In April 2024, the Prince and Princess of Wales will celebrate their 13th wedding anniversary, following a year of royal highs and lows, fro...
In April 2024, the Prince and Princess of Wales will celebrate their 13th wedding anniversary, following a year of royal highs and lows, from the fallout of Prince Harry's memoir to the coronation of King Charles III and an unexpected surgery.
In his hit memoir, Spare, Harry compared the wedding of his brother and sister-in-law to a funeral, noting not only that its venue was in the same space as their mother's end-of-life service in 1997 but that emotionally, the events bore similar outcomes.
Harry and William's relationship has increasingly become a subject of public fascination as a steady stream of details have provided behind-palace-walls insight into their "heir" and "spare" dynamic since Harry split from the monarchy and moved to the United States in 2020.
Harry's January 2023 memoir revealed the most detailed picture of the relationship from the younger brother's point of view, including within it a number of critical descriptions of William's actions, none more so than an allegation of a physical attack launched over Meghan Markle's treatment of palace staff in 2019.
Despite the bombshell revelations, Harry has made clear that he still has "love" for his brother and hopes one day they can work on their relationship. This love was referenced throughout his book, coupled with the emotional block their difference in birth status brought between them.
One milestone occasion where Harry said he felt the distance between himself and William grow even wider was on the day of the 2011 royal wedding, with the prince making several mournful references in his book.
A Funeral Venue
One negative connotation William's wedding day had for Harry was the painful memories it conjured of the death of the princes' mother, Princess Diana.
The princess had died in 1997 following a high-speed Paris car crash with her boyfriend, Dodi Fayed. William was 15 years old at the time, and Harry was only 12.
Diana's funeral service was held at Westminster Abbey, the same place where William married Kate thirteen years later.

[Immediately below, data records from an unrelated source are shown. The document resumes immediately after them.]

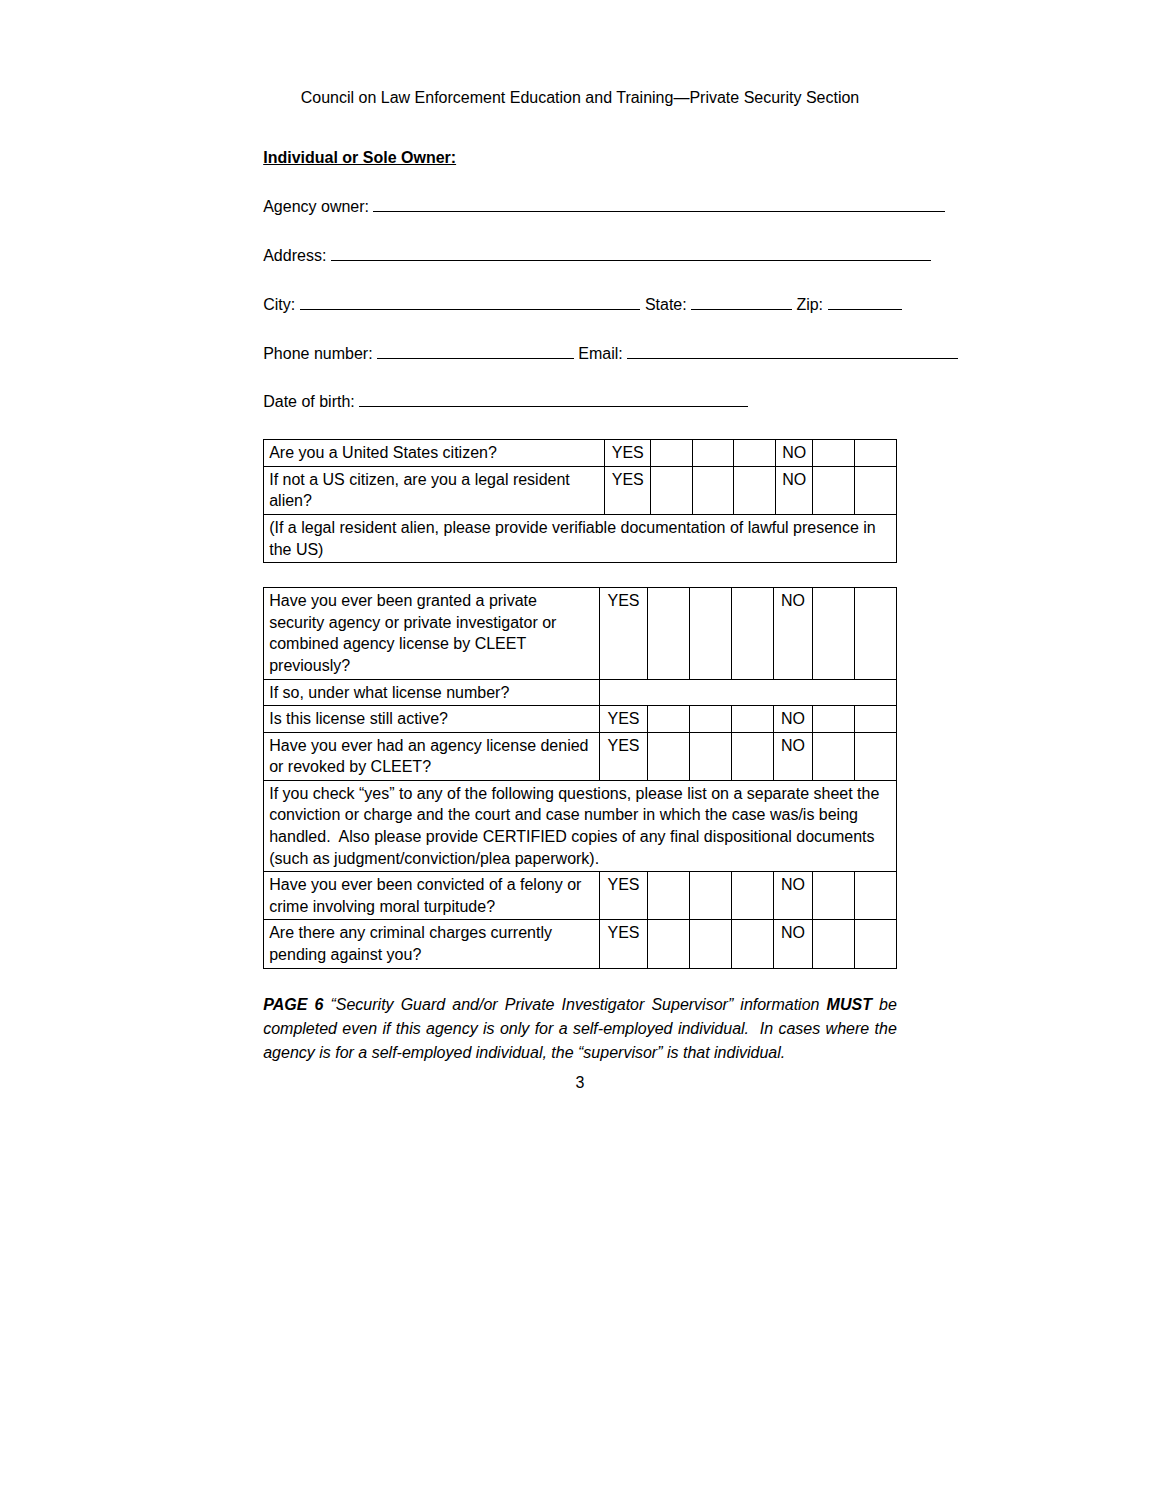Council on Law Enforcement Education and Training—Private Security Section
Individual or Sole Owner:
Agency owner:
Address:
City: State: Zip:
Phone number: Email:
Date of birth:
| Are you a United States citizen? | YES | | | | NO | | |
| If not a US citizen, are you a legal resident alien? | YES | | | | NO | | |
| (If a legal resident alien, please provide verifiable documentation of lawful presence in the US) |
| Have you ever been granted a private security agency or private investigator or combined agency license by CLEET previously? | YES | | | | NO | | |
| If so, under what license number? | |
| Is this license still active? | YES | | | | NO | | |
| Have you ever had an agency license denied or revoked by CLEET? | YES | | | | NO | | |
| If you check “yes” to any of the following questions, please list on a separate sheet the conviction or charge and the court and case number in which the case was/is being handled. Also please provide CERTIFIED copies of any final dispositional documents (such as judgment/conviction/plea paperwork). |
| Have you ever been convicted of a felony or crime involving moral turpitude? | YES | | | | NO | | |
| Are there any criminal charges currently pending against you? | YES | | | | NO | | |
PAGE 6 “Security Guard and/or Private Investigator Supervisor” information MUST be completed even if this agency is only for a self-employed individual. In cases where the agency is for a self-employed individual, the “supervisor” is that individual.
3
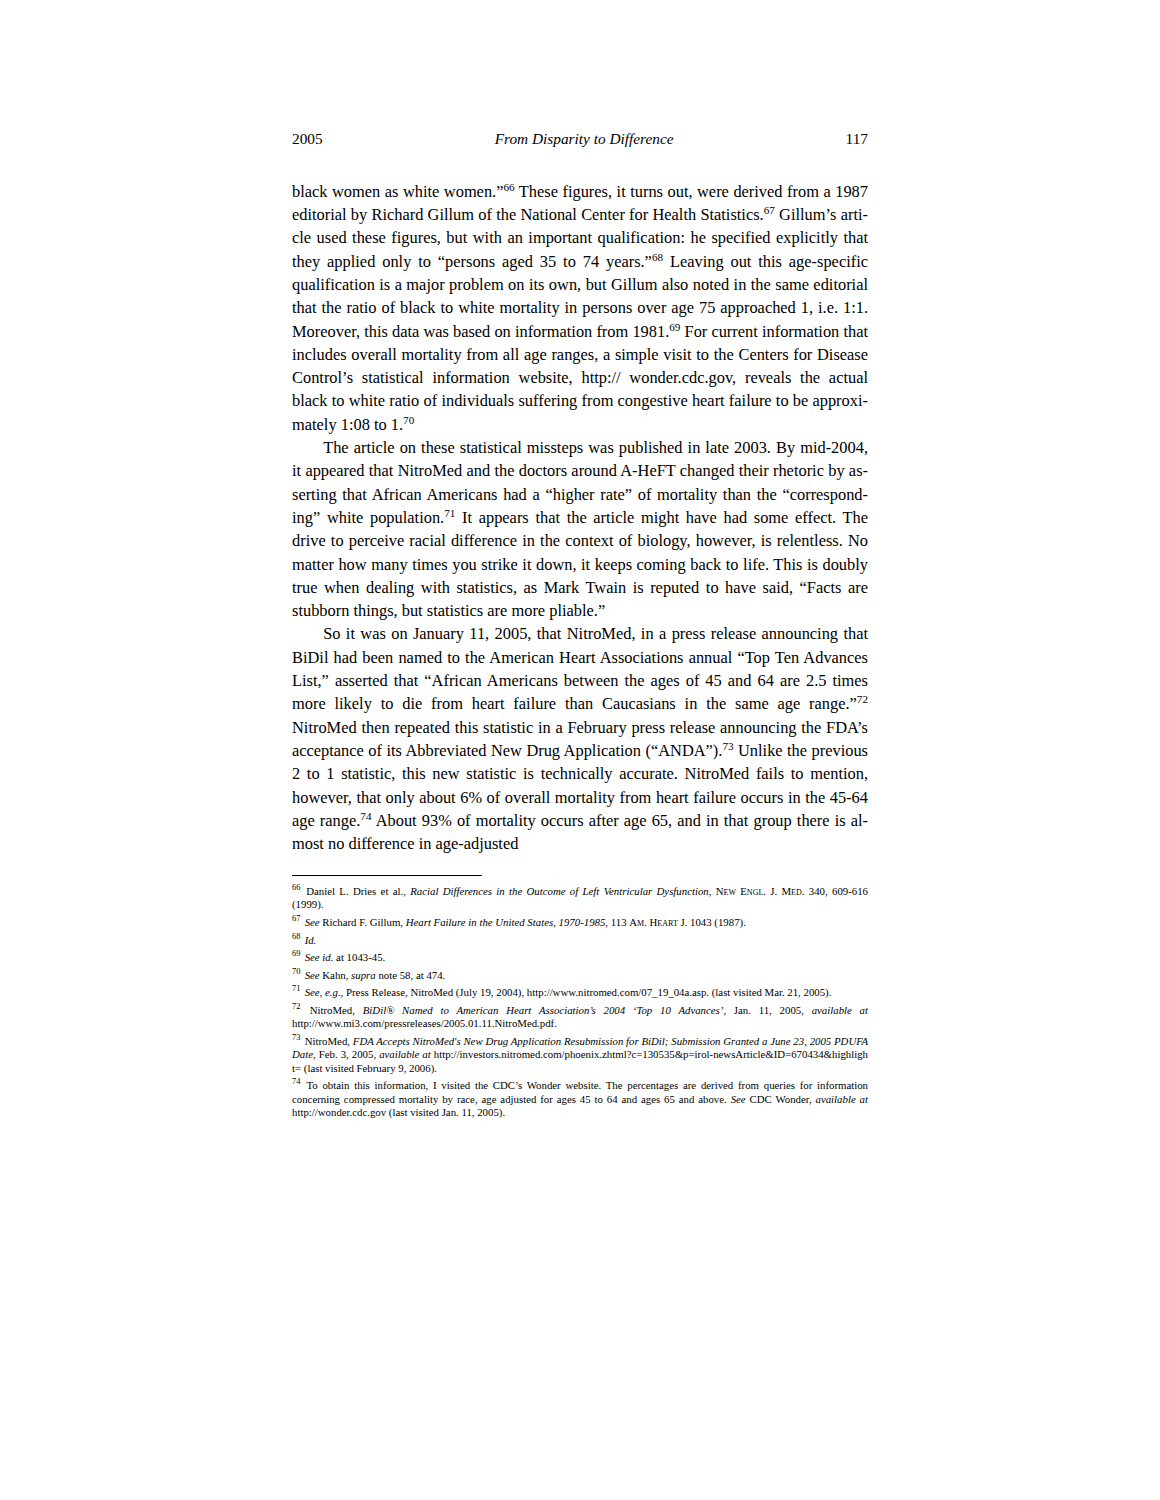2005 From Disparity to Difference 117
black women as white women.”66 These figures, it turns out, were derived from a 1987 editorial by Richard Gillum of the National Center for Health Statistics.67 Gillum’s article used these figures, but with an important qualification: he specified explicitly that they applied only to “persons aged 35 to 74 years.”68 Leaving out this age-specific qualification is a major problem on its own, but Gillum also noted in the same editorial that the ratio of black to white mortality in persons over age 75 approached 1, i.e. 1:1. Moreover, this data was based on information from 1981.69 For current information that includes overall mortality from all age ranges, a simple visit to the Centers for Disease Control’s statistical information website, http:// wonder.cdc.gov, reveals the actual black to white ratio of individuals suffering from congestive heart failure to be approximately 1:08 to 1.70
The article on these statistical missteps was published in late 2003. By mid-2004, it appeared that NitroMed and the doctors around A-HeFT changed their rhetoric by asserting that African Americans had a “higher rate” of mortality than the “corresponding” white population.71 It appears that the article might have had some effect. The drive to perceive racial difference in the context of biology, however, is relentless. No matter how many times you strike it down, it keeps coming back to life. This is doubly true when dealing with statistics, as Mark Twain is reputed to have said, “Facts are stubborn things, but statistics are more pliable.”
So it was on January 11, 2005, that NitroMed, in a press release announcing that BiDil had been named to the American Heart Associations annual “Top Ten Advances List,” asserted that “African Americans between the ages of 45 and 64 are 2.5 times more likely to die from heart failure than Caucasians in the same age range.”72 NitroMed then repeated this statistic in a February press release announcing the FDA’s acceptance of its Abbreviated New Drug Application (“ANDA”).73 Unlike the previous 2 to 1 statistic, this new statistic is technically accurate. NitroMed fails to mention, however, that only about 6% of overall mortality from heart failure occurs in the 45-64 age range.74 About 93% of mortality occurs after age 65, and in that group there is almost no difference in age-adjusted
66 Daniel L. Dries et al., Racial Differences in the Outcome of Left Ventricular Dysfunction, New Engl. J. Med. 340, 609-616 (1999).
67 See Richard F. Gillum, Heart Failure in the United States, 1970-1985, 113 Am. Heart J. 1043 (1987).
68 Id.
69 See id. at 1043-45.
70 See Kahn, supra note 58, at 474.
71 See, e.g., Press Release, NitroMed (July 19, 2004), http://www.nitromed.com/07_19_04a.asp. (last visited Mar. 21, 2005).
72 NitroMed, BiDil® Named to American Heart Association’s 2004 ‘Top 10 Advances’, Jan. 11, 2005, available at http://www.mi3.com/pressreleases/2005.01.11.NitroMed.pdf.
73 NitroMed, FDA Accepts NitroMed's New Drug Application Resubmission for BiDil; Submission Granted a June 23, 2005 PDUFA Date, Feb. 3, 2005, available at http://investors.nitromed.com/phoenix.zhtml?c=130535&p=irol-newsArticle&ID=670434&highlight= (last visited February 9, 2006).
74 To obtain this information, I visited the CDC’s Wonder website. The percentages are derived from queries for information concerning compressed mortality by race, age adjusted for ages 45 to 64 and ages 65 and above. See CDC Wonder, available at http://wonder.cdc.gov (last visited Jan. 11, 2005).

Writing of the journey from Clarence House to the Abbey, Harry wrote: "I peered out of the window: Westminster Abbey. As always, my stomach lurched."

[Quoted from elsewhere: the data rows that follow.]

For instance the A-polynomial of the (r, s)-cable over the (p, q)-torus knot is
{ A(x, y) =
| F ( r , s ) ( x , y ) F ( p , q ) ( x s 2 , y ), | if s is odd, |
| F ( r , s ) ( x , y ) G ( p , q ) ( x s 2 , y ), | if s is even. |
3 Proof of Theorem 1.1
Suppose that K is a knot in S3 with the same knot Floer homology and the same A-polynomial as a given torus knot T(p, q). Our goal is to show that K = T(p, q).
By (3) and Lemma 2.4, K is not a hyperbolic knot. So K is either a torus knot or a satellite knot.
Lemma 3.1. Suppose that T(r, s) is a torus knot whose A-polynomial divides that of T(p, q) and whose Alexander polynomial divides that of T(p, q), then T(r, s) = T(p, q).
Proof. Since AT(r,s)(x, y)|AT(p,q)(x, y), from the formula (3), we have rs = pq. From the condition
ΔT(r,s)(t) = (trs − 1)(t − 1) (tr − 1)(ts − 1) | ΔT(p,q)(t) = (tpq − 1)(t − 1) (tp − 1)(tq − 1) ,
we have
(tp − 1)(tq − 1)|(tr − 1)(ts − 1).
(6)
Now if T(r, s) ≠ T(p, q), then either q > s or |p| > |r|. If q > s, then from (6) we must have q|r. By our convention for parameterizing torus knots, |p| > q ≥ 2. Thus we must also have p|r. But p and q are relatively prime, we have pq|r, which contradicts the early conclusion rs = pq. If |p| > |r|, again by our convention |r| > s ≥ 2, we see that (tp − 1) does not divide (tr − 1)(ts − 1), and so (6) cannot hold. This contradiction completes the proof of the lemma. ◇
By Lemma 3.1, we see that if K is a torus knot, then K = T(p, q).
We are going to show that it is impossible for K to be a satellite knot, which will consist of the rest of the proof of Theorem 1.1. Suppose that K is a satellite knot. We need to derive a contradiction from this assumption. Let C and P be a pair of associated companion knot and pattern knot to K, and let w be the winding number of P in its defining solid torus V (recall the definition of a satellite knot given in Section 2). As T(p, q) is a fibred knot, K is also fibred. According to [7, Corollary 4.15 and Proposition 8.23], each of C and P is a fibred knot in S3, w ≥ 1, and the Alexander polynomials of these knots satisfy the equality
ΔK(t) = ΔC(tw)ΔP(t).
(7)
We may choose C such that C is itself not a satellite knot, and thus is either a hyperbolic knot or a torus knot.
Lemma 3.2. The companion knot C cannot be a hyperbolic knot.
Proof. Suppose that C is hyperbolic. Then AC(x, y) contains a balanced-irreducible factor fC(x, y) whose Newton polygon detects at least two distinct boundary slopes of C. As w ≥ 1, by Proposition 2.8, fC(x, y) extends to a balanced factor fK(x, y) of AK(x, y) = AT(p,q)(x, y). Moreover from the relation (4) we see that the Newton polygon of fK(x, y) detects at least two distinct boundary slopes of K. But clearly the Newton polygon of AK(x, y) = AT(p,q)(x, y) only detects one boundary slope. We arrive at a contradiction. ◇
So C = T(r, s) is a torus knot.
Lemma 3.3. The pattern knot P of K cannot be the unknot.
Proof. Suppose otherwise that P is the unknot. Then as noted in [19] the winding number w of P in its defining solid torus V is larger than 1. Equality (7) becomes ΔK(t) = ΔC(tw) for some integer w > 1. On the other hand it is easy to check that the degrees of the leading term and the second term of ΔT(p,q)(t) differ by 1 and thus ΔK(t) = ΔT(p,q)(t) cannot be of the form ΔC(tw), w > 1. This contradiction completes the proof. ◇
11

He then voiced a dubiousness over its choice for such a happy day, referencing its link with his mother.
"I thought: Nothing like getting married in the same place where you did your mum's funeral," he wrote. "I shot a glance at Willy. Was he thinking the same thing?"
3,000 Bodies
While the day brought many memories of his mother's loss to Harry, he also wrote that his brother's wedding venue was a space closely connected with death.
"It wasn't just the memories of Mummy's funeral. More than three thousand bodies lay beneath us, behind us," he wrote.

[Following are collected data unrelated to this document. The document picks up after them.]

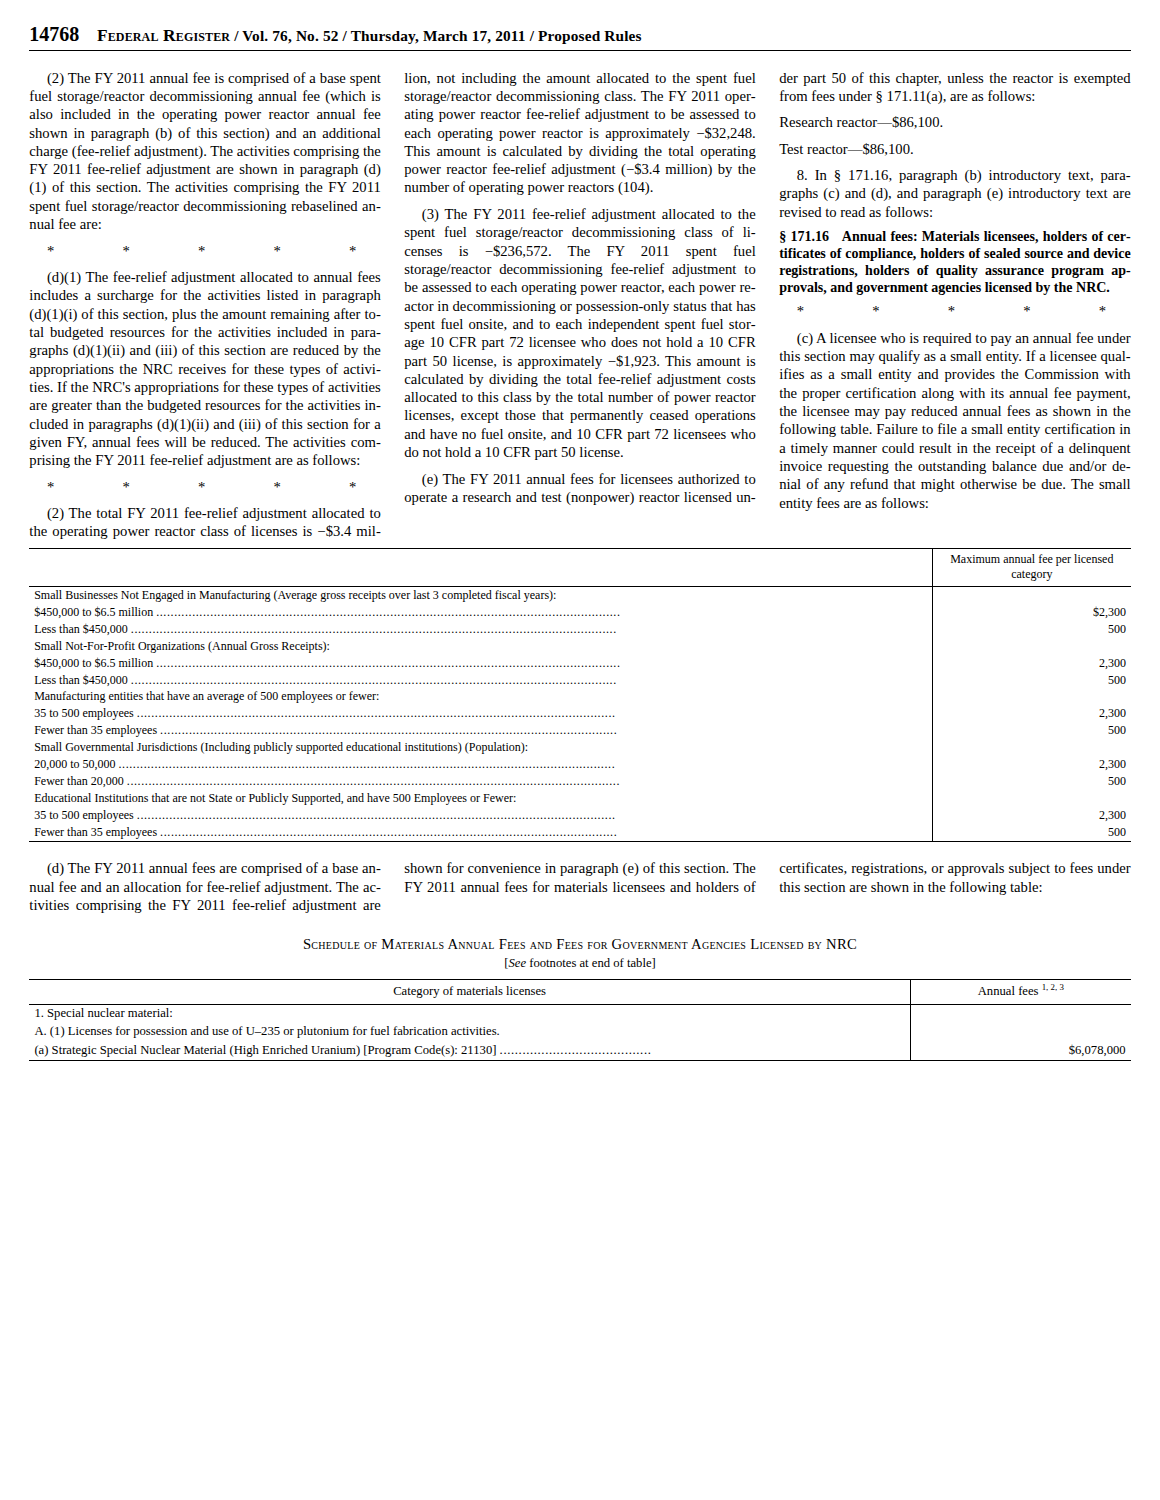14768 Federal Register / Vol. 76, No. 52 / Thursday, March 17, 2011 / Proposed Rules
(2) The FY 2011 annual fee is comprised of a base spent fuel storage/reactor decommissioning annual fee (which is also included in the operating power reactor annual fee shown in paragraph (b) of this section) and an additional charge (fee-relief adjustment). The activities comprising the FY 2011 fee-relief adjustment are shown in paragraph (d)(1) of this section. The activities comprising the FY 2011 spent fuel storage/reactor decommissioning rebaselined annual fee are:
* * * * *
(d)(1) The fee-relief adjustment allocated to annual fees includes a surcharge for the activities listed in paragraph (d)(1)(i) of this section, plus the amount remaining after total budgeted resources for the activities included in paragraphs (d)(1)(ii) and (iii) of this section are reduced by the appropriations the NRC receives for these types of activities. If the NRC's appropriations for these types of activities are greater than the budgeted resources for the activities included in paragraphs (d)(1)(ii) and (iii) of this section for a given FY, annual fees will be reduced. The activities comprising the FY 2011 fee-relief adjustment are as follows:
* * * * *
(2) The total FY 2011 fee-relief adjustment allocated to the operating power reactor class of licenses is −$3.4 million, not including the amount allocated to the spent fuel storage/reactor decommissioning class. The FY 2011 operating power reactor fee-relief adjustment to be assessed to each operating power reactor is approximately −$32,248. This amount is calculated by dividing the total operating power reactor fee-relief adjustment (−$3.4 million) by the number of operating power reactors (104).
(3) The FY 2011 fee-relief adjustment allocated to the spent fuel storage/reactor decommissioning class of licenses is −$236,572. The FY 2011 spent fuel storage/reactor decommissioning fee-relief adjustment to be assessed to each operating power reactor, each power reactor in decommissioning or possession-only status that has spent fuel onsite, and to each independent spent fuel storage 10 CFR part 72 licensee who does not hold a 10 CFR part 50 license, is approximately −$1,923. This amount is calculated by dividing the total fee-relief adjustment costs allocated to this class by the total number of power reactor licenses, except those that permanently ceased operations and have no fuel onsite, and 10 CFR part 72 licensees who do not hold a 10 CFR part 50 license.
(e) The FY 2011 annual fees for licensees authorized to operate a research and test (nonpower) reactor licensed under part 50 of this chapter, unless the reactor is exempted from fees under § 171.11(a), are as follows:
Research reactor—$86,100.
Test reactor—$86,100.
8. In § 171.16, paragraph (b) introductory text, paragraphs (c) and (d), and paragraph (e) introductory text are revised to read as follows:
§ 171.16 Annual fees: Materials licensees, holders of certificates of compliance, holders of sealed source and device registrations, holders of quality assurance program approvals, and government agencies licensed by the NRC.
* * * * *
(c) A licensee who is required to pay an annual fee under this section may qualify as a small entity. If a licensee qualifies as a small entity and provides the Commission with the proper certification along with its annual fee payment, the licensee may pay reduced annual fees as shown in the following table. Failure to file a small entity certification in a timely manner could result in the receipt of a delinquent invoice requesting the outstanding balance due and/or denial of any refund that might otherwise be due. The small entity fees are as follows:
| | Maximum annual fee per licensed category |
| --- | --- |
| Small Businesses Not Engaged in Manufacturing (Average gross receipts over last 3 completed fiscal years): | |
| $450,000 to $6.5 million ................................................................................................................................. | $2,300 |
| Less than $450,000 ....................................................................................................................................... | 500 |
| Small Not-For-Profit Organizations (Annual Gross Receipts): | |
| $450,000 to $6.5 million ................................................................................................................................. | 2,300 |
| Less than $450,000 ....................................................................................................................................... | 500 |
| Manufacturing entities that have an average of 500 employees or fewer: | |
| 35 to 500 employees ..................................................................................................................................... | 2,300 |
| Fewer than 35 employees ............................................................................................................................... | 500 |
| Small Governmental Jurisdictions (Including publicly supported educational institutions) (Population): | |
| 20,000 to 50,000 .......................................................................................................................................... | 2,300 |
| Fewer than 20,000 ......................................................................................................................................... | 500 |
| Educational Institutions that are not State or Publicly Supported, and have 500 Employees or Fewer: | |
| 35 to 500 employees ..................................................................................................................................... | 2,300 |
| Fewer than 35 employees ............................................................................................................................... | 500 |
(d) The FY 2011 annual fees are comprised of a base annual fee and an allocation for fee-relief adjustment. The activities comprising the FY 2011 fee-relief adjustment are shown for convenience in paragraph (e) of this section. The FY 2011 annual fees for materials licensees and holders of certificates, registrations, or approvals subject to fees under this section are shown in the following table:
Schedule of Materials Annual Fees and Fees for Government Agencies Licensed by NRC
[See footnotes at end of table]
| Category of materials licenses | Annual fees 1, 2, 3 |
| --- | --- |
| 1. Special nuclear material: | |
| A. (1) Licenses for possession and use of U–235 or plutonium for fuel fabrication activities. | |
| (a) Strategic Special Nuclear Material (High Enriched Uranium) [Program Code(s): 21130] ........................................ | $6,078,000 |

"They were buried under the pews, wedged into the walls. War heroes and poets, scientists and saints, the cream of the Commonwealth. Isaac Newton, Charles Dickens, Chaucer, plus thirteen kings and eighteen queens, they were all interred there. It was still so hard to think of Mummy in the realm of Death. Mummy, who'd danced with Travolta, who'd quarreled with Elton, who'd dazzled the Reagans—could she really be in the Great Beyond with the spirits of Newton and Chaucer?"
He added that the thoughts became a distraction, along with a medical issue that had developed during a recent trek to the North Pole: "Between these thoughts of Mummy and death and my frostnipped penis, I was in danger of becoming as anxious as the groom."
A Sense of Loss

Writing about William's marriage, Harry spoke warmly about his sister-in-law Kate and her joining the royal family but highlighted the inevitable change that came as his brother formed his own family.
"I loved my new sister-in-law, I felt she was more sister than in-law, the sister I'd never had and always wanted, and I was pleased that she'd forever be standing by Willy's side," he wrote. "She was a good match for my older brother. They made each other visibly happy, and therefore I was happy too."
He also noted that the inevitable change was happening at the abbey which was the site of the tragic memorial in 1997.
"But in my gut I couldn't help feeling that this was yet another farewell under this horrid roof. Another sundering," he said. "The brother I'd escorted into Westminster Abbey that morning was gone—forever. Who could deny it? He'd never again be first and foremost Willy. We'd never again ride together across the Lesotho countryside with capes blowing behind us. We'd never again share a horsey-smelling cottage while learning to fly. Who shall separate us? Life, that's who."
He'd had the same feeling, he explained, six years earlier when his father married Camilla Parker Bowles.
"And hadn't it come true?," he said of his relationship with King Charles. "In the Camilla era, as I'd predicted, I saw him less and less. Weddings were joyous occasions, sure, but they were also low key funerals, because after saying their vows people tended to disappear."
William and Kate did not respond to Harry's comments in Spare, in line with a blanket no-comment rule adopted by Buckingham Palace at the time of the book's publication.
In the memoir, the prince later revealed that despite the connection with death and loss, he had considered Westminster Abbey as a potential venue for his own wedding to Meghan Markle. The prince wrote that his initial thoughts of St Paul's Cathedral and the abbey were not supported by his older brother, later settling on St George's Chapel at Windsor Castle.